Records drawn from a dataset ::
------------------------------------------------
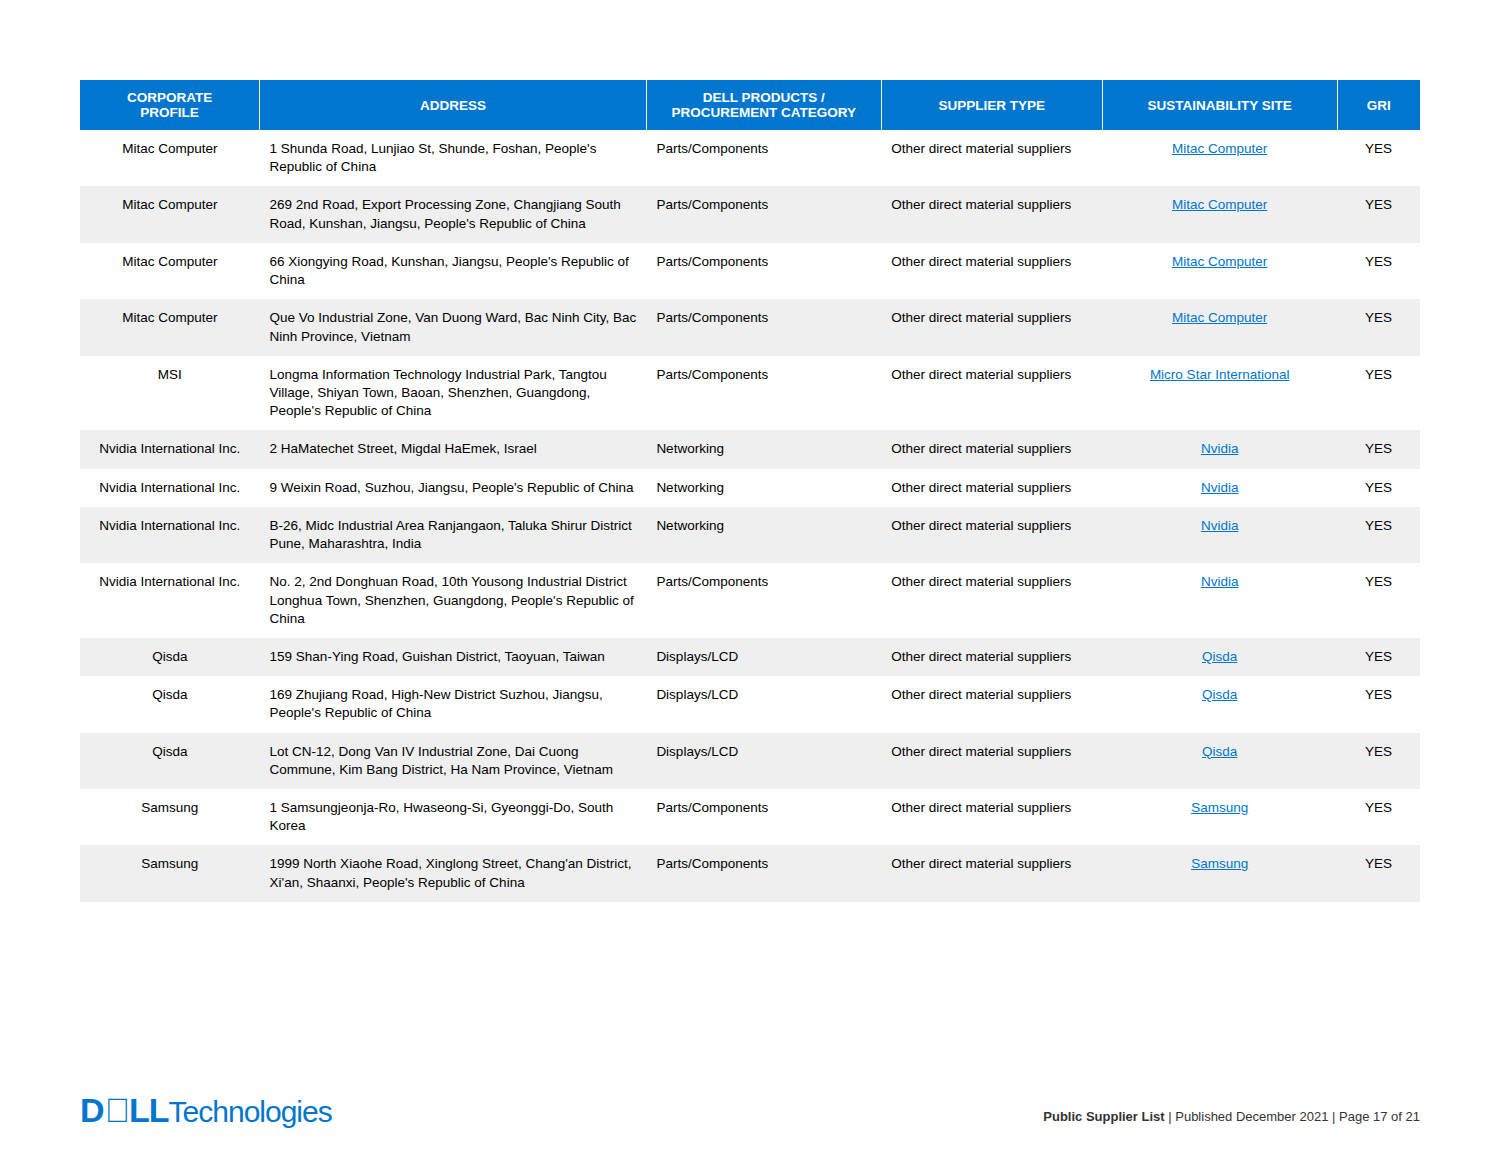| CORPORATE PROFILE | ADDRESS | DELL PRODUCTS / PROCUREMENT CATEGORY | SUPPLIER TYPE | SUSTAINABILITY SITE | GRI |
| --- | --- | --- | --- | --- | --- |
| Mitac Computer | 1 Shunda Road, Lunjiao St, Shunde, Foshan, People's Republic of China | Parts/Components | Other direct material suppliers | Mitac Computer | YES |
| Mitac Computer | 269 2nd Road, Export Processing Zone, Changjiang South Road, Kunshan, Jiangsu, People's Republic of China | Parts/Components | Other direct material suppliers | Mitac Computer | YES |
| Mitac Computer | 66 Xiongying Road, Kunshan, Jiangsu, People's Republic of China | Parts/Components | Other direct material suppliers | Mitac Computer | YES |
| Mitac Computer | Que Vo Industrial Zone, Van Duong Ward, Bac Ninh City, Bac Ninh Province, Vietnam | Parts/Components | Other direct material suppliers | Mitac Computer | YES |
| MSI | Longma Information Technology Industrial Park, Tangtou Village, Shiyan Town, Baoan, Shenzhen, Guangdong, People's Republic of China | Parts/Components | Other direct material suppliers | Micro Star International | YES |
| Nvidia International Inc. | 2 HaMatechet Street, Migdal HaEmek, Israel | Networking | Other direct material suppliers | Nvidia | YES |
| Nvidia International Inc. | 9 Weixin Road, Suzhou, Jiangsu, People's Republic of China | Networking | Other direct material suppliers | Nvidia | YES |
| Nvidia International Inc. | B-26, Midc Industrial Area Ranjangaon, Taluka Shirur District Pune, Maharashtra, India | Networking | Other direct material suppliers | Nvidia | YES |
| Nvidia International Inc. | No. 2, 2nd Donghuan Road, 10th Yousong Industrial District Longhua Town, Shenzhen, Guangdong, People's Republic of China | Parts/Components | Other direct material suppliers | Nvidia | YES |
| Qisda | 159 Shan-Ying Road, Guishan District, Taoyuan, Taiwan | Displays/LCD | Other direct material suppliers | Qisda | YES |
| Qisda | 169 Zhujiang Road, High-New District Suzhou, Jiangsu, People's Republic of China | Displays/LCD | Other direct material suppliers | Qisda | YES |
| Qisda | Lot CN-12, Dong Van IV Industrial Zone, Dai Cuong Commune, Kim Bang District, Ha Nam Province, Vietnam | Displays/LCD | Other direct material suppliers | Qisda | YES |
| Samsung | 1 Samsungjeonja-Ro, Hwaseong-Si, Gyeonggi-Do, South Korea | Parts/Components | Other direct material suppliers | Samsung | YES |
| Samsung | 1999 North Xiaohe Road, Xinglong Street, Chang'an District, Xi'an, Shaanxi, People's Republic of China | Parts/Components | Other direct material suppliers | Samsung | YES |
D⃞LLTechnologies
Public Supplier List | Published December 2021 | Page 17 of 21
------------------------------------------------
What you will do :: Give every entry again word for word; no images belong in the copy.

Solution for this task ::
| CORPORATE PROFILE | ADDRESS | DELL PRODUCTS / PROCUREMENT CATEGORY | SUPPLIER TYPE | SUSTAINABILITY SITE | GRI |
| --- | --- | --- | --- | --- | --- |
| Mitac Computer | 1 Shunda Road, Lunjiao St, Shunde, Foshan, People's Republic of China | Parts/Components | Other direct material suppliers | Mitac Computer | YES |
| Mitac Computer | 269 2nd Road, Export Processing Zone, Changjiang South Road, Kunshan, Jiangsu, People's Republic of China | Parts/Components | Other direct material suppliers | Mitac Computer | YES |
| Mitac Computer | 66 Xiongying Road, Kunshan, Jiangsu, People's Republic of China | Parts/Components | Other direct material suppliers | Mitac Computer | YES |
| Mitac Computer | Que Vo Industrial Zone, Van Duong Ward, Bac Ninh City, Bac Ninh Province, Vietnam | Parts/Components | Other direct material suppliers | Mitac Computer | YES |
| MSI | Longma Information Technology Industrial Park, Tangtou Village, Shiyan Town, Baoan, Shenzhen, Guangdong, People's Republic of China | Parts/Components | Other direct material suppliers | Micro Star International | YES |
| Nvidia International Inc. | 2 HaMatechet Street, Migdal HaEmek, Israel | Networking | Other direct material suppliers | Nvidia | YES |
| Nvidia International Inc. | 9 Weixin Road, Suzhou, Jiangsu, People's Republic of China | Networking | Other direct material suppliers | Nvidia | YES |
| Nvidia International Inc. | B-26, Midc Industrial Area Ranjangaon, Taluka Shirur District Pune, Maharashtra, India | Networking | Other direct material suppliers | Nvidia | YES |
| Nvidia International Inc. | No. 2, 2nd Donghuan Road, 10th Yousong Industrial District Longhua Town, Shenzhen, Guangdong, People's Republic of China | Parts/Components | Other direct material suppliers | Nvidia | YES |
| Qisda | 159 Shan-Ying Road, Guishan District, Taoyuan, Taiwan | Displays/LCD | Other direct material suppliers | Qisda | YES |
| Qisda | 169 Zhujiang Road, High-New District Suzhou, Jiangsu, People's Republic of China | Displays/LCD | Other direct material suppliers | Qisda | YES |
| Qisda | Lot CN-12, Dong Van IV Industrial Zone, Dai Cuong Commune, Kim Bang District, Ha Nam Province, Vietnam | Displays/LCD | Other direct material suppliers | Qisda | YES |
| Samsung | 1 Samsungjeonja-Ro, Hwaseong-Si, Gyeonggi-Do, South Korea | Parts/Components | Other direct material suppliers | Samsung | YES |
| Samsung | 1999 North Xiaohe Road, Xinglong Street, Chang'an District, Xi'an, Shaanxi, People's Republic of China | Parts/Components | Other direct material suppliers | Samsung | YES |
D⃞LLTechnologies
Public Supplier List | Published December 2021 | Page 17 of 21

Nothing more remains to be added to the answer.